Laurie’s transformation into an independent, aggressive individual is a refreshing change, but the most effective element is her decision to return to the roots of Myers’ evil. In fact, beginning with the second picture in the series, the filmmakers started to provide the killer with different background stories, thus giving him a motive. Evil as a myth, as a metaphysical concept, has no interest in the how and what. Debra Hill, who co-wrote the script for the 1978 “Halloween” with Carpenter, explained to the Guardian that the inspiration for the character came from an ancient Celtic festival, Samhain, still celebrated in today’s Ireland, which, with a few adjustments, was adopted by Western Christendom during the Middle Ages as All Hallows Eve, later known as Halloween. “We went back to the old idea of Samhain, that Halloween was the night when all the souls are let out to wreak havoc on the living, then came up with the story about the most evil kid who ever lived,” Hill explained in 2002.
The return to superhuman evil of the Hill-Carpenter variety is accompanied this time by jabs at the sequels, which weren’t able to resist the temptation to infuse the murderer with content. Thus, during his institutionalization he met with 50 psychiatrists who tried unsuccessfully to fathom him. Even more ludicrous are two reporters who create a podcast about true crime and are dying to obtain an interview with the murderer, who hasn’t spoken since the age of six. As journalists seeking the truth, they are looking for a rational explanation for the phenomenon. Maybe mom didn’t hug him enough? Or possibly she hugged him too much? They want answers, because knowledge is supposed to be power.
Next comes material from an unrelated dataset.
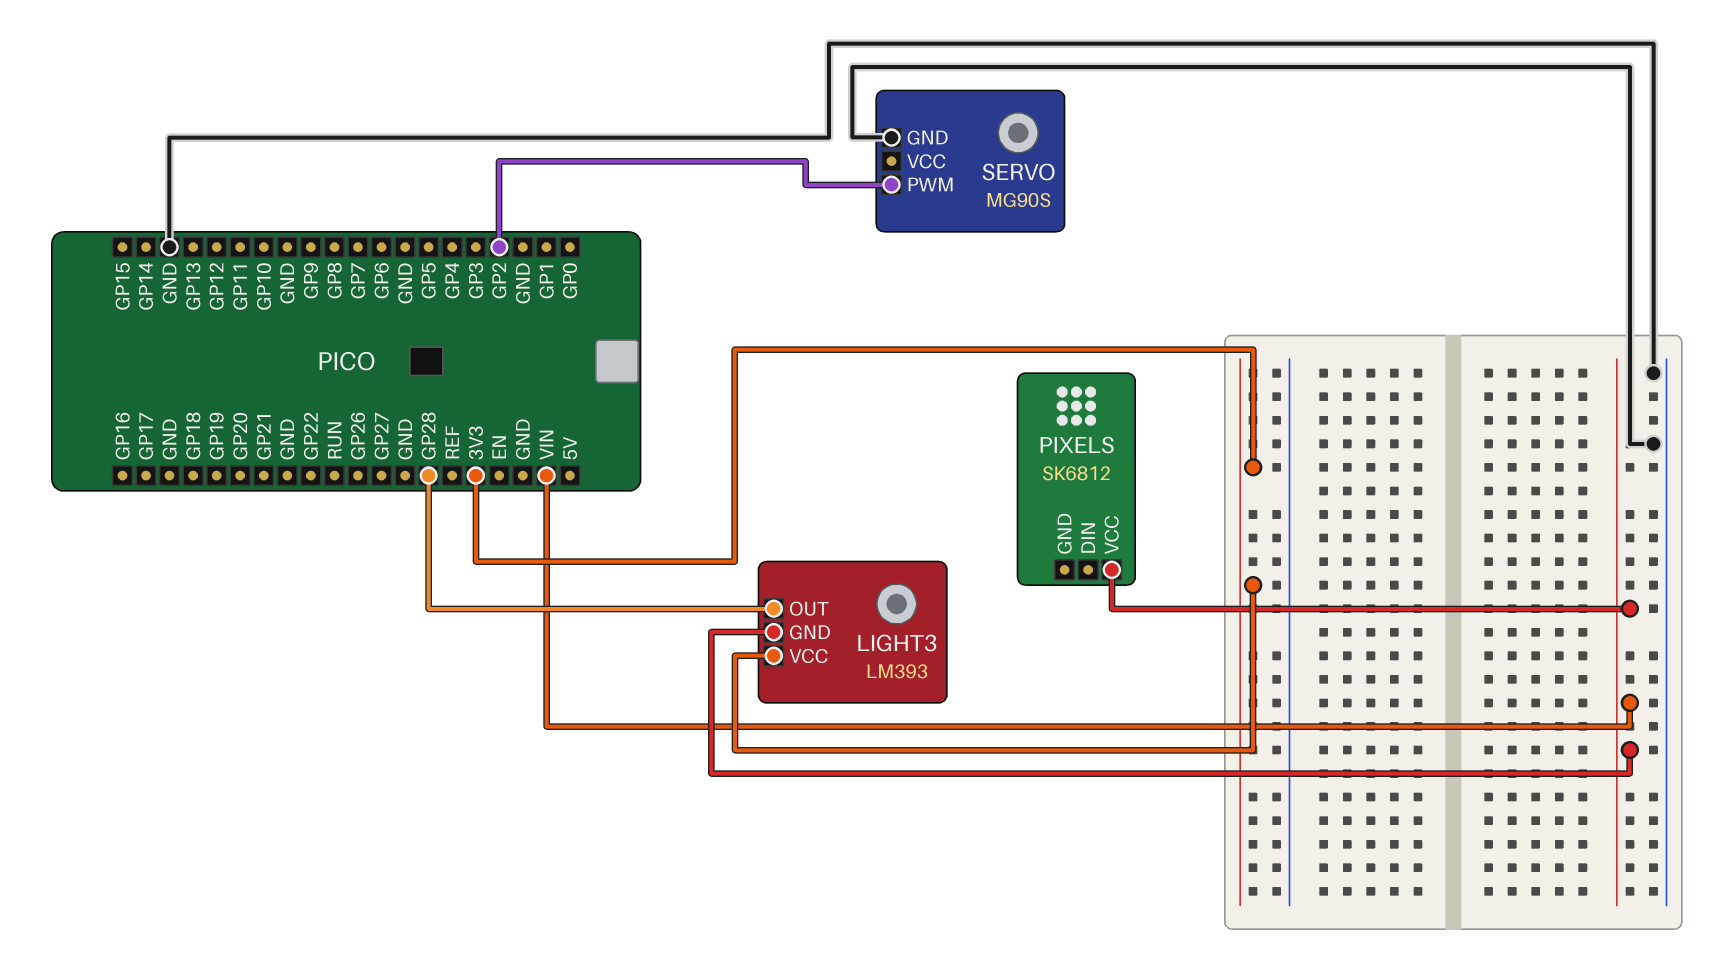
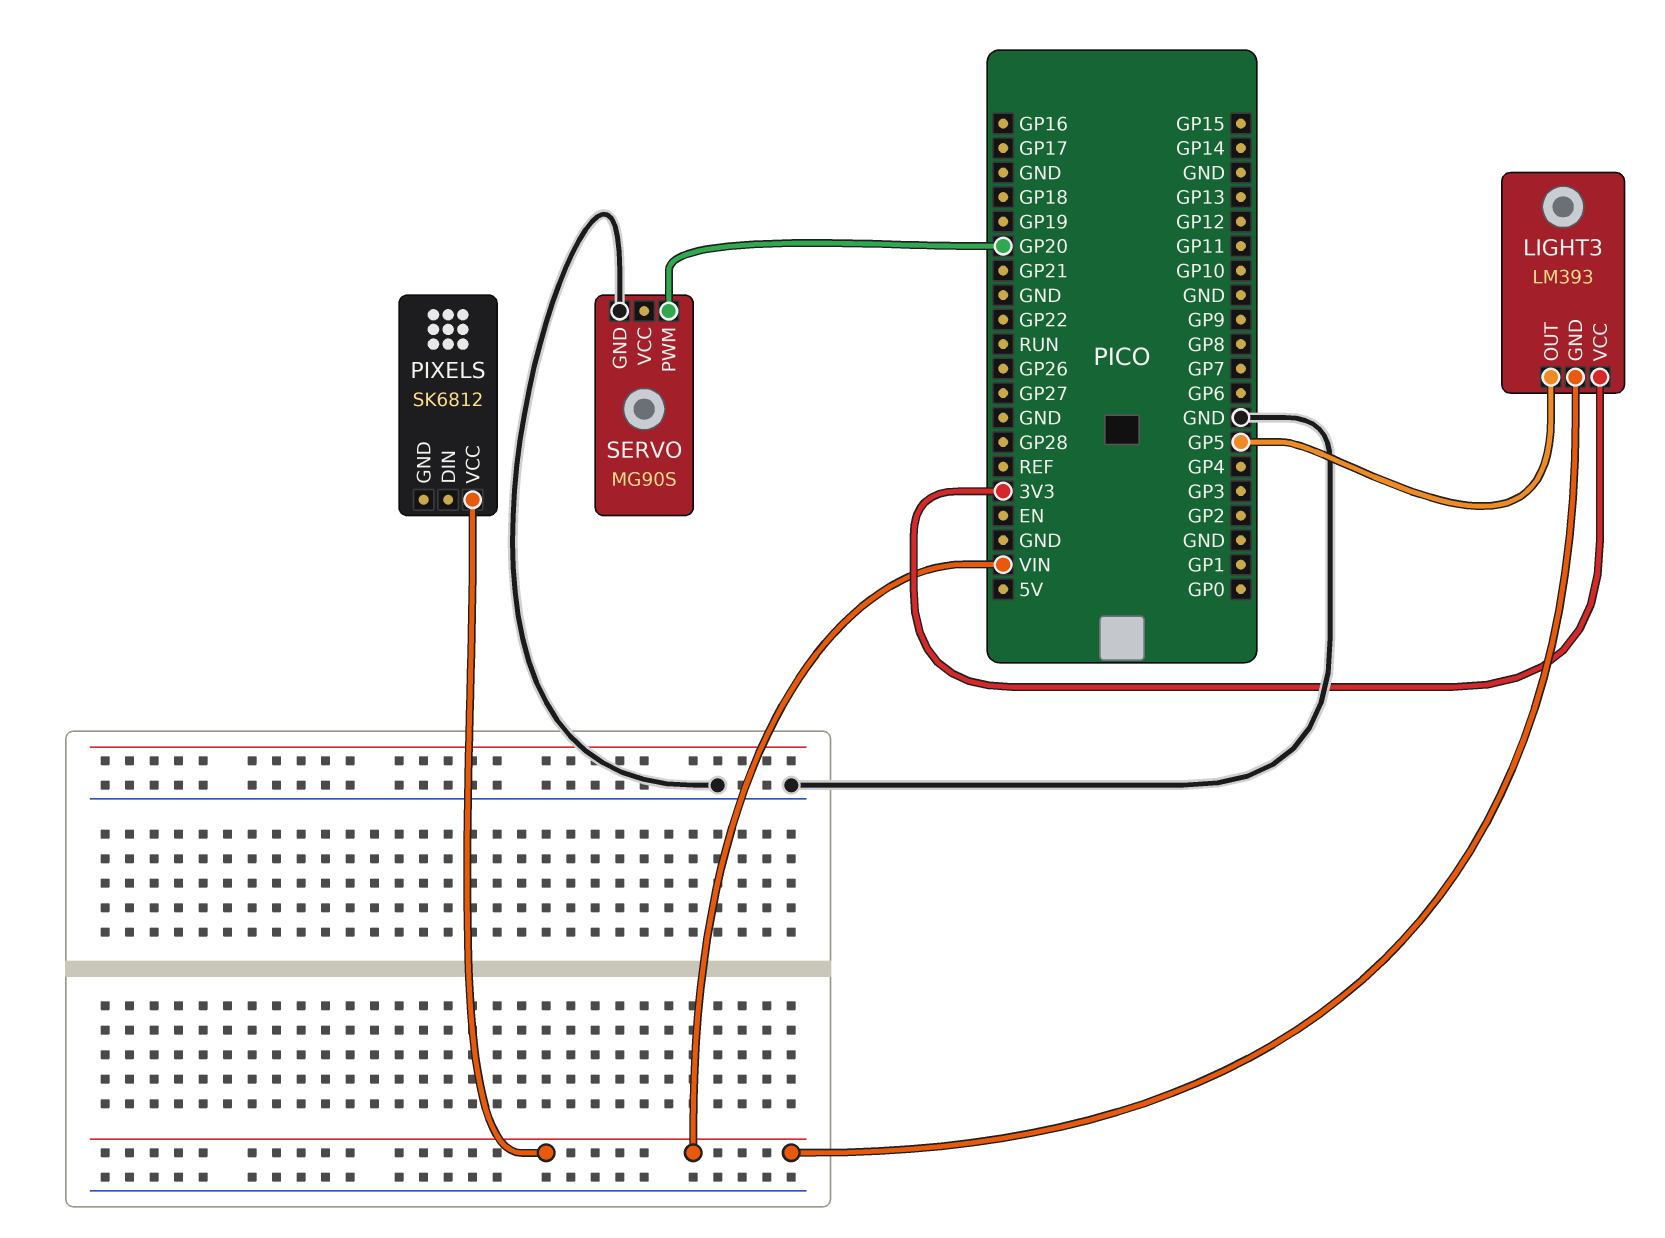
LIGHT3 pin OUT: GP28 -> GP5
SERVO pin PWM: GP2 -> GP20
But one scene showing Michael in the lavatory – which generates shudders in the good sense of the word – shows the journalists which power is superior and how evil doesn’t need a “why.”
It’s true that much of the new “Halloween” generates the feeling that the film wasn’t necessary and that we can just as well go back to the original picture. However, it picks up momentum toward the end and concludes with an independent statement in the realm of horror. Laurie is no longer the screaming teenager, the “last girl,” but a grandmother whom it’s best not to mess with. Her granddaughter is a babysitter, yes, but not a victim just waiting to be stabbed. The mythology of Michael Myers gets an update and an adjustment to the twenty-first century, but the movie succeeds in being a simple and carefully crafted homage, brimming with reverence and doing its job by making viewers jump out of their seats. But at a time when the world has changed dramatically and no longer shudders easily, horror fans who don’t feel nostalgia for the characters are liable to be disappointed by this return to the roots.